Here’s How My Brooklyn Brownstone Made Me Fall In Love With NYC All Over Again
I’ve lived in New York City for nearly 20 years, and in the last decade or so, I’ve called some of its coolest neighborhoods home: Long Island City, the Financial District, and TriBeCa. My partner is a real estate broker, so he has insider knowledge and access that made it easier for us to find awesome places we could afford. In NYC, you basically have to make a blood oath to find a place to rent.
Our apartments in those three neighborhoods were nice, but they were mostly cookie-cutter units where the same layout repeated on every floor. Think boxy rooms, lots of white and shiny finishes, and clean lines. I’d be remiss not to mention that it’s a privilege to live in these types of addresses, but I also started to wonder how and why the soul of architecture got lost along the way.
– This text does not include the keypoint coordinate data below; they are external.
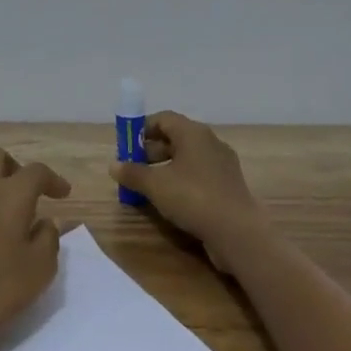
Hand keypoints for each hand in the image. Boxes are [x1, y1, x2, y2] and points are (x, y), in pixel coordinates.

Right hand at [108, 111, 265, 266]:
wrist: (237, 231)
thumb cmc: (192, 197)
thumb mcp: (154, 185)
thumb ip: (132, 173)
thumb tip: (114, 166)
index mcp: (193, 133)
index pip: (163, 118)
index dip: (142, 129)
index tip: (127, 147)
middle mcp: (210, 142)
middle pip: (175, 137)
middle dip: (151, 151)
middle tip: (134, 169)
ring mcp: (222, 164)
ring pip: (187, 157)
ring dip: (165, 167)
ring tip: (148, 187)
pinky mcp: (228, 185)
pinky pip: (199, 174)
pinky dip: (181, 180)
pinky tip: (170, 199)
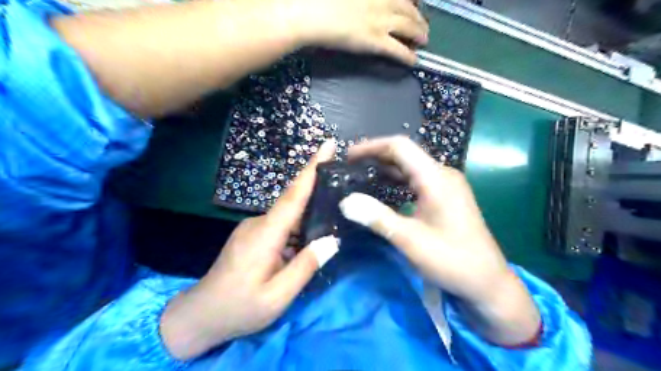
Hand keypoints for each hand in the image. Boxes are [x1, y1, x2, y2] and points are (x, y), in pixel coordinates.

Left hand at [162, 140, 339, 358]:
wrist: (199, 315)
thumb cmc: (239, 308)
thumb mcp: (277, 296)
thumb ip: (305, 267)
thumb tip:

Some of these buildings’ communal spaces have libraries chock full of — wait for it — fake books designed to fit into a color scheme. As a professional writer, this kills me inside.
My partner and I realized we longed for a home with more charm and quirks. Something that felt intimate and unique, something less anonymous. We yearned for a community we could participate in and give back to in some small way.
As a kid who moved a lot and lived for a few years in foster care, I didn’t realize just how important the concept of home was to me until recently. As renters, no space is truly your own, so a home ought to give you some sense of belonging. I wanted an apartment with character, original floors, and details that would never be replicated in NYC’s modern units. I believe that a home is not only what you make of it but what has been brought to it over the years.
Our search for historical context brought us to our brownstone in Crown Heights, Brooklyn, a neighborhood I lived in years ago during college. The area has seen a lot of change, both good and complicated, but still has tons of diversity and personality.
The brownstone is an NYC staple, especially in Brooklyn (although they’re not entirely made of brownstone, as it were, according to StreetEasy. ) In the 19th century, the Industrial Revolution brought this material and vision to the forefront of construction, and its namesake home symbolized upward mobility.
These properties are unique in that they’re often outfitted with gorgeous long windows and ornate entryways at the top of tall stoops sometimes flanked by wrought-iron railings. The Italianate flourishes on the windows and along the walls were modeled after the Italian palazzo, or palace, and are full of elegance and a sense of bravado. Walking up the stoop into a brownstone always feels like an experience, since each one is slightly different.
I fell in love with our new apartment immediately. It has a railroad-style layout with glorious mantelpieces nestled in between Italianate columns, crown molding, Victorian pier mirrors, and original hardwood floors. I even loved its slanted ceilings, crooked doorways, and strange layout.
Two sets of bay windows adorn either end of the living room and bedroom, drenching the whole place in bright, soft light. One set looks out to a quiet garden where my neighbors’ calico cat always naps under the cream-colored rose bushes. The other looks out to the street, where the rush of traffic makes me feel like we’re enveloped in the city. For us, it feels like home.
I daydream about the inhabitants who came before me, lighting fires at the now-defunct fireplaces. I picture how they must’ve styled their mantels. I envision afternoon teas and poised dinner parties as the street hums in the background.
I now have a sense of home that I haven’t had in NYC before. Living in this space, I feel like I am a part of this city’s history, or at the very least, a custodian of it. As a contemporary New Yorker stringing a WiFi cable through these crooked little rooms, I’m reminded of how past and present collide in this space of perpetual grandeur.